Barnes sat with his daughter, Salena, at his home in Yigo, near Andersen Air Force Base in northern Guam, watching the NBA playoffs on TV shortly before he died Tuesday morning.
“Right to the very end,” he stayed involved with basketball, Salena Barnes said of her father, who passed away at age 73 after a long battle with cancer.
Until he retired late last year, he was the fitness center director at Andersen for about three decades, following a 25-year career in Air Force security forces, from which he retired as a senior master sergeant.
Barnes played basketball for the Air Force and the U.S. Armed Forces – even earning an Olympic team tryout in 1976 – and coached Pacific Air Forces champion teams three times in the 1980s.
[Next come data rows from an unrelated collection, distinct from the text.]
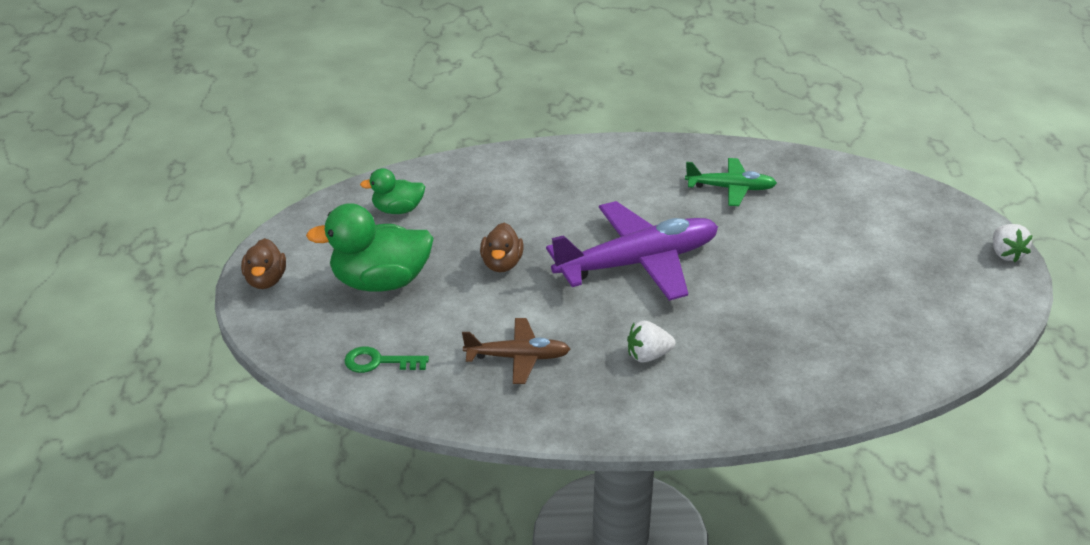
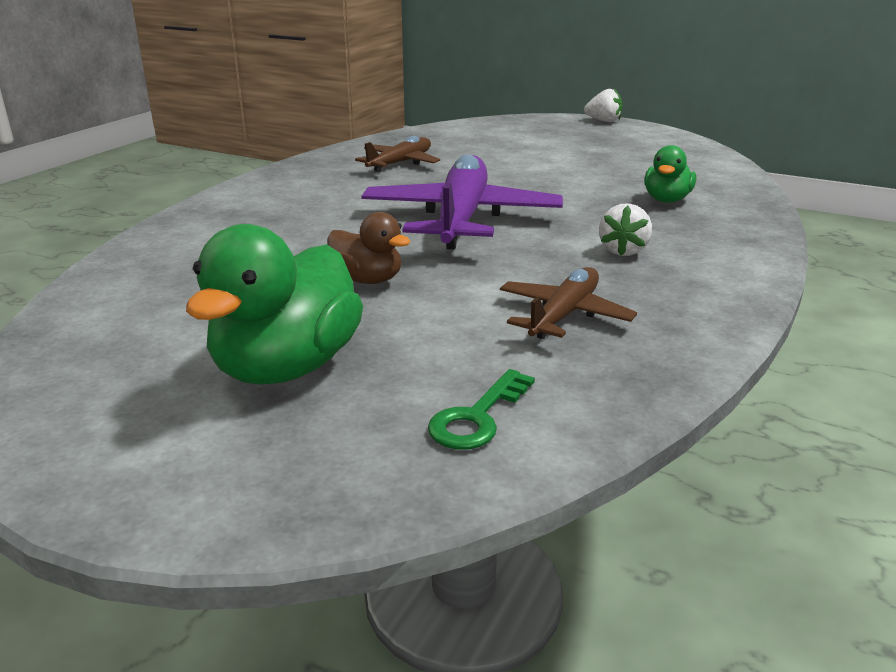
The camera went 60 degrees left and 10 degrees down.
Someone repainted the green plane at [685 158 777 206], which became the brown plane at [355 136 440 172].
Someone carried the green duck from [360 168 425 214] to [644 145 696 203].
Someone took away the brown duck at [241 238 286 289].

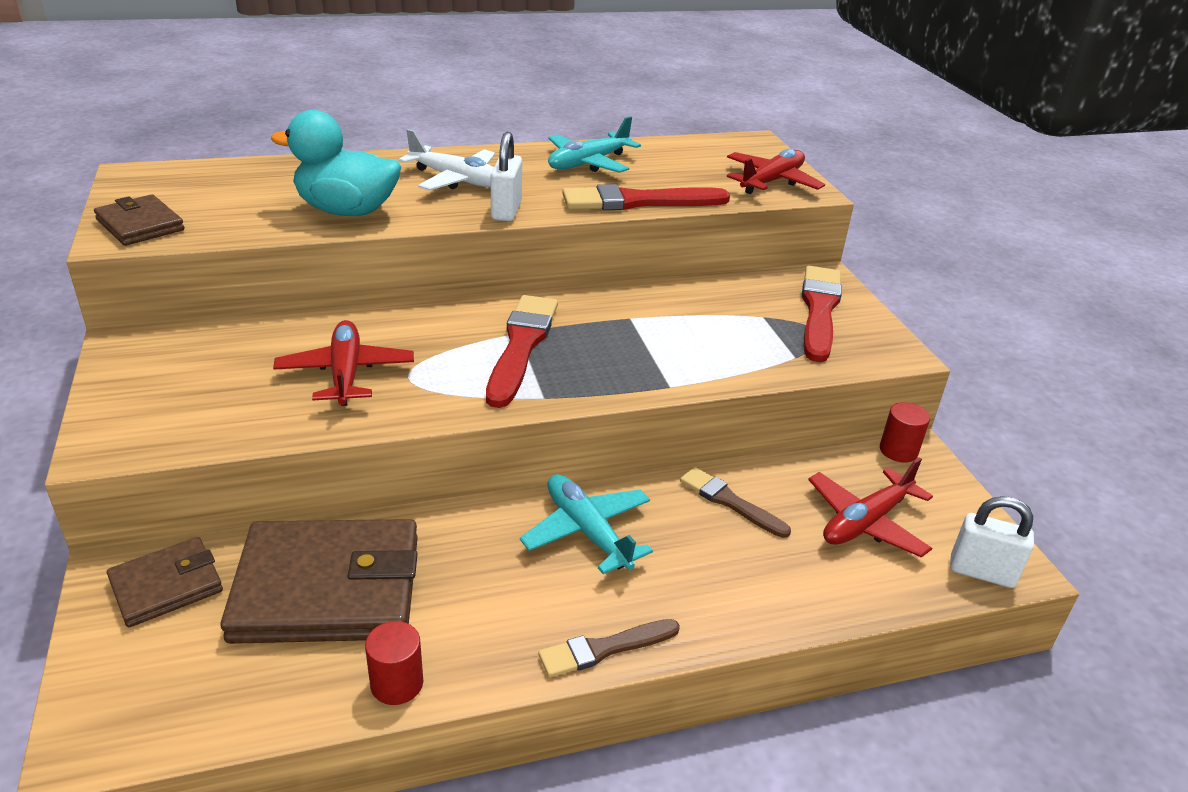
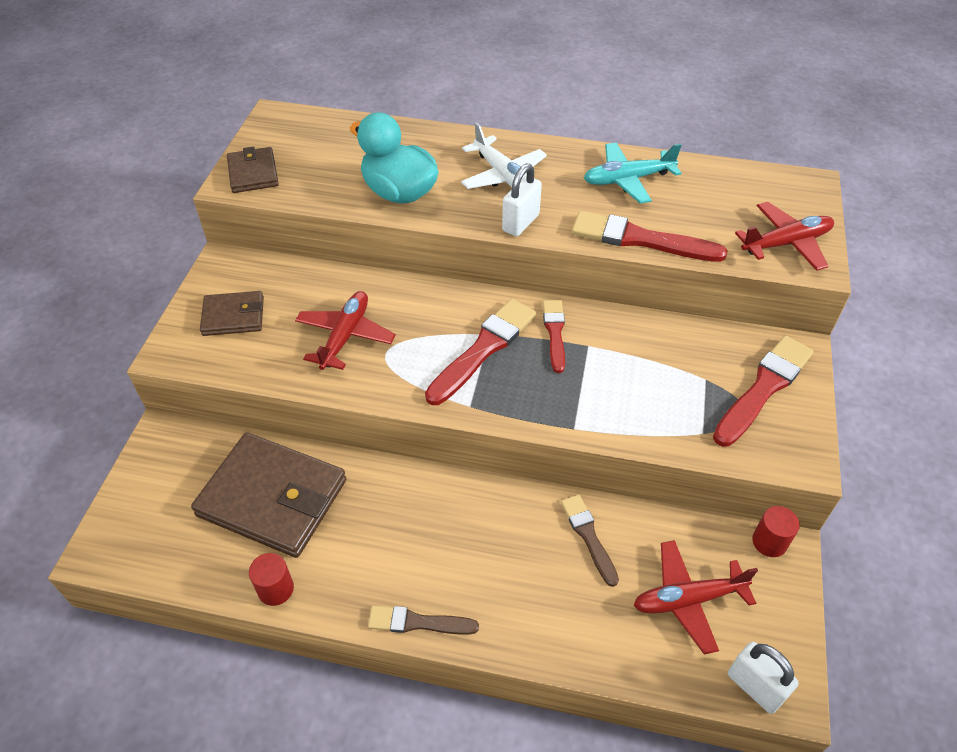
The camera went 30 degrees right and 15 degrees up.
Someone took away the turquoise plane at [520 474 653 574].
Someone carried the brown wallet from [107 537 223 627] to [200 291 264 336].
Someone put down the red brush at [543 300 565 373].

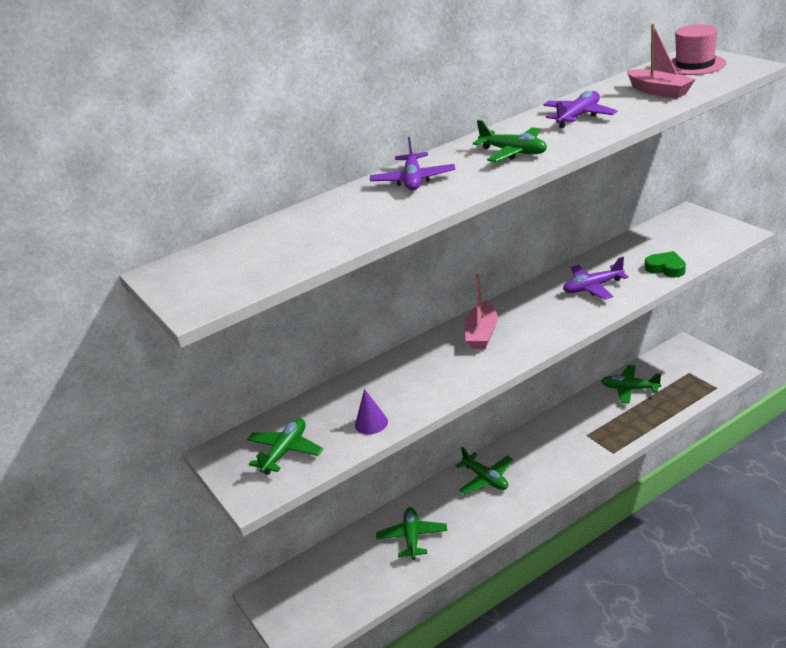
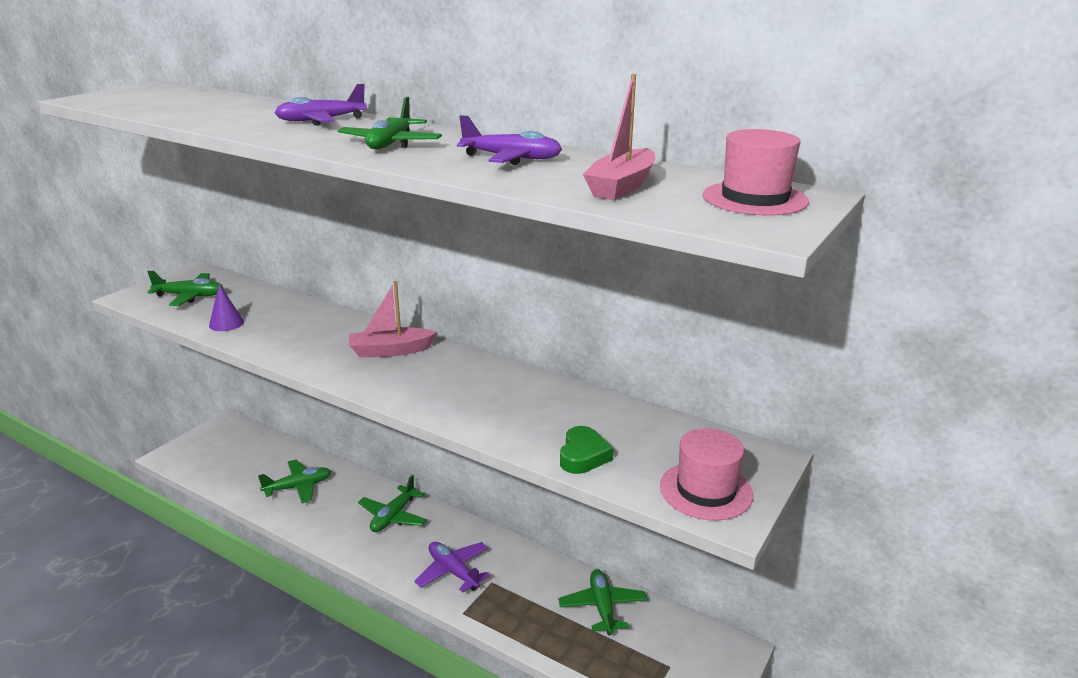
The camera went 60 degrees right and 5 degrees down.
Someone carried the purple plane from [563 257 629 300] to [414 542 490 593].
Someone put down the pink hat at [660 428 753 520].

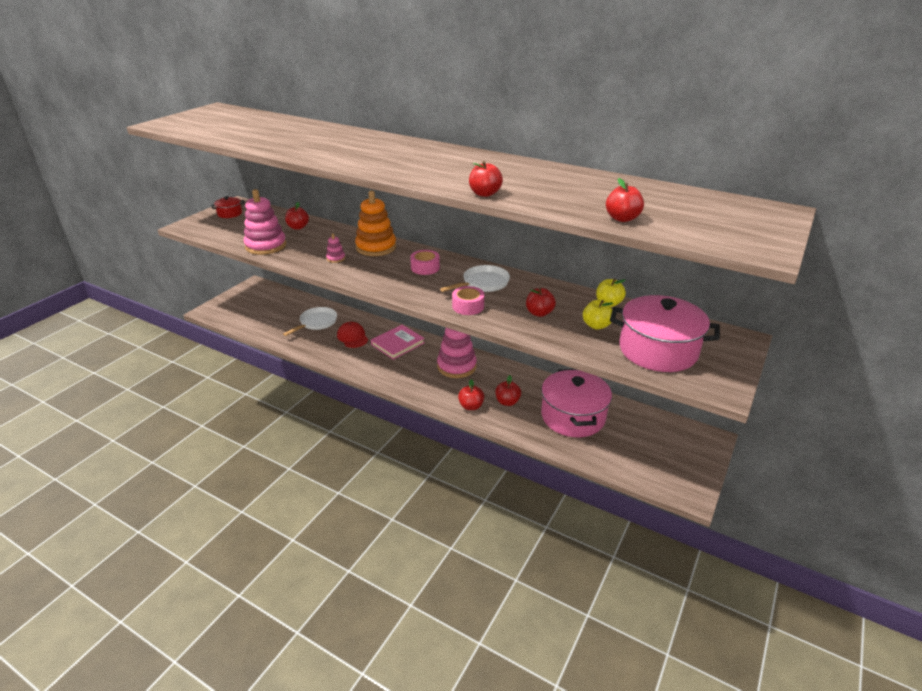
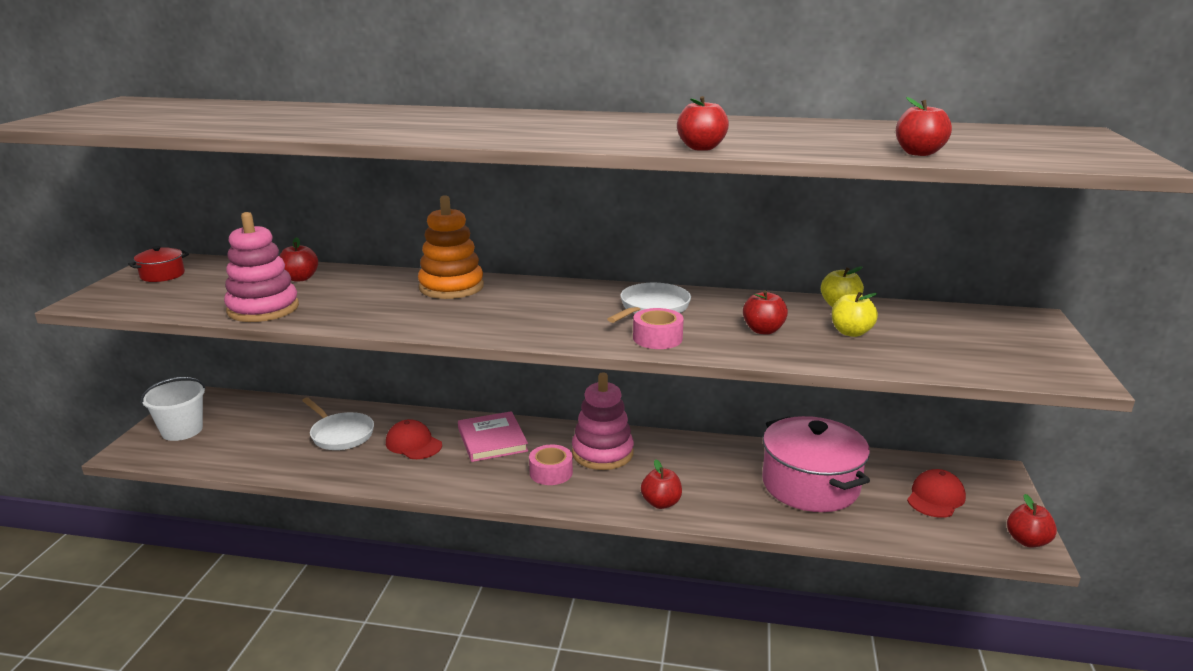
The camera went 20 degrees left and 10 degrees down.
Someone took away the pink stacking toy at [326 233 345 263].
Someone carried the pink tape from [410 250 440 275] to [529 444 573 485].
Someone took away the pink pot at [610 295 720 372].
Someone rotated the white pan at [283 307 337 336] by 120 degrees clockwise.
Someone rotated the pink book at [371 325 425 360] by 45 degrees counterclockwise.
Someone carried the red apple from [495 375 521 406] to [1007 494 1057 548].
Someone put down the white bucket at [141 377 206 441].
Someone put down the red cap at [907 469 966 518].

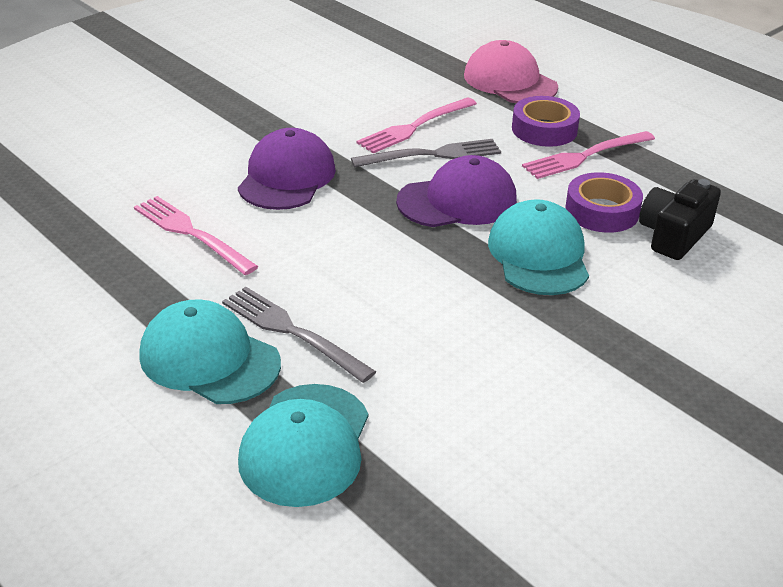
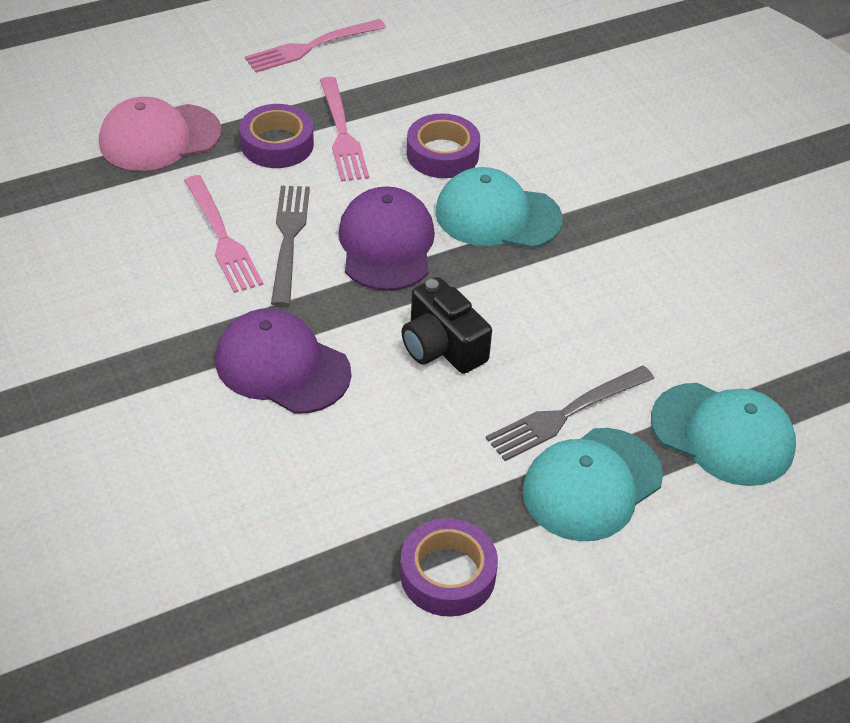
The camera went 75 degrees left and 10 degrees up.
Someone carried the black camera from [639 179 721 260] to [402 277 492 374].
Someone carried the pink fork from [134 196 258 275] to [245 19 386 73].
Someone put down the purple tape at [400 518 498 617].

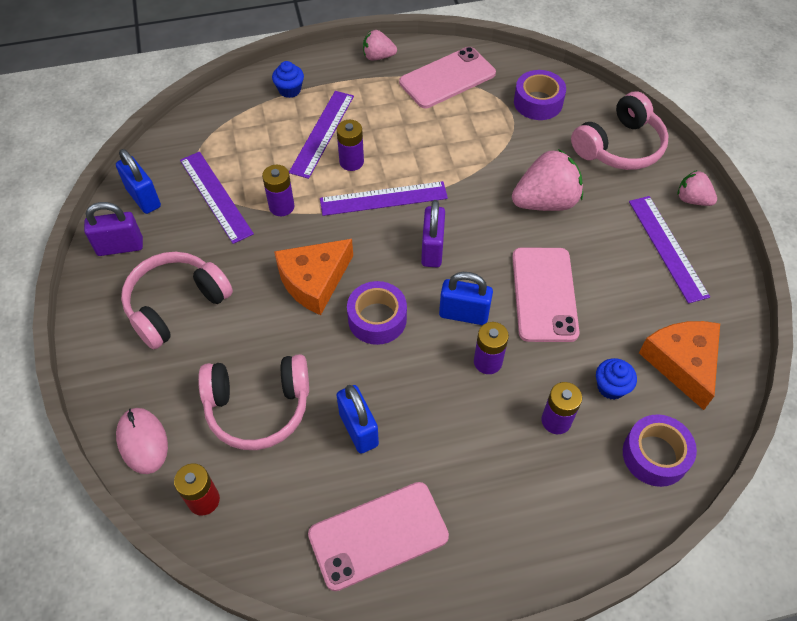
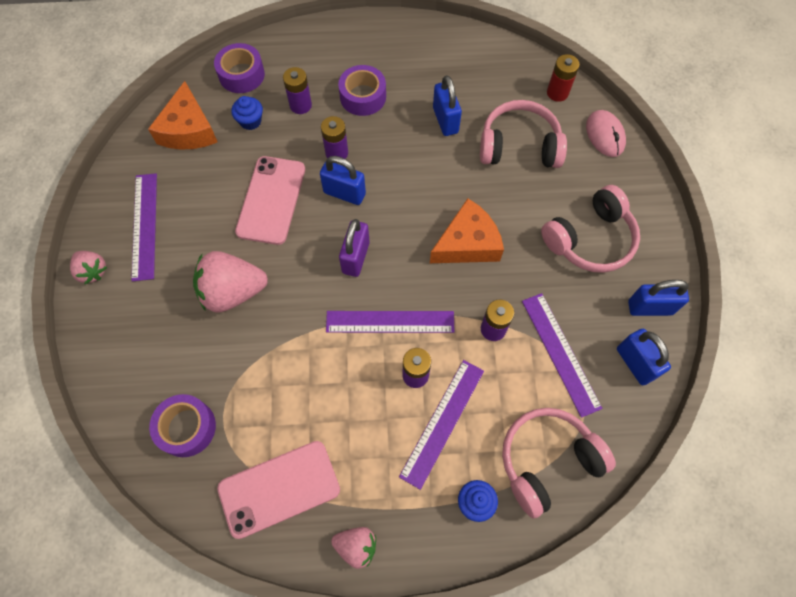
The camera went 170 degrees left and 10 degrees up.
Someone carried the pink headphones from [571 91 669 170] to [502 408 616 518].
Someone repainted the purple padlock at [84 202 143 256], which became the blue padlock at [628 280 689 316].
Someone carried the purple tape from [347 281 407 345] to [338 65 386 116].
Someone took away the pink phone at [308 482 449 591].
“He had two loves in his life, the Air Force and basketball,” said Salena Barnes, who played for her father when he was assistant coach of Osan High School’s girls team in the late 1990s.
“Those things put together brought him so much joy. He loved developing relationships and helping people, how he helped them build confidence and understand the gifts that they had,” Salena Barnes said.
Originally from Elizabeth City, N.C., Barnes enlisted in the Air Force in the early 1970s and was assigned to just about every Pacific Air Forces base that ever existed.
After his playing days ended, Barnes coached interservice teams in Korea to PACAF tournament championships in 1983, ’86 and ’87. He was first assigned to Andersen in the late 1980s and that’s where he ended up living and working most of his life.
In addition to coaching and playing, Barnes also helped design the state-of-the-art fitness centers at Osan and Kunsan air bases in South Korea and Andersen’s Coral Reef sports and fitness center, which opened in 2005. “He was so proud of that,” Salena Barnes said.
Barnes’ tenure at Andersen was interrupted twice by two-year stints as fitness-center director at Osan in the late 1990s, where he assisted Bruce Barker with the high school team, and at Kadena Air Base, Okinawa, in the mid-2000s.
In all, his days as a player, coach and fitness center director were about serving people, his daughter said. “He loved the service and he loved sports,” Salena Barnes said.
Barnes is survived by his wife Suk-cha, his four children Tanisha (49), Salena (42), Jordan (25) and Jason (23), and two grandchildren, Mecah Scribner (18) and Karinn Neal (16).
Funeral services are set for May 25 at Our Lady of Peace Memorial Gardens in Barrigada, Guam.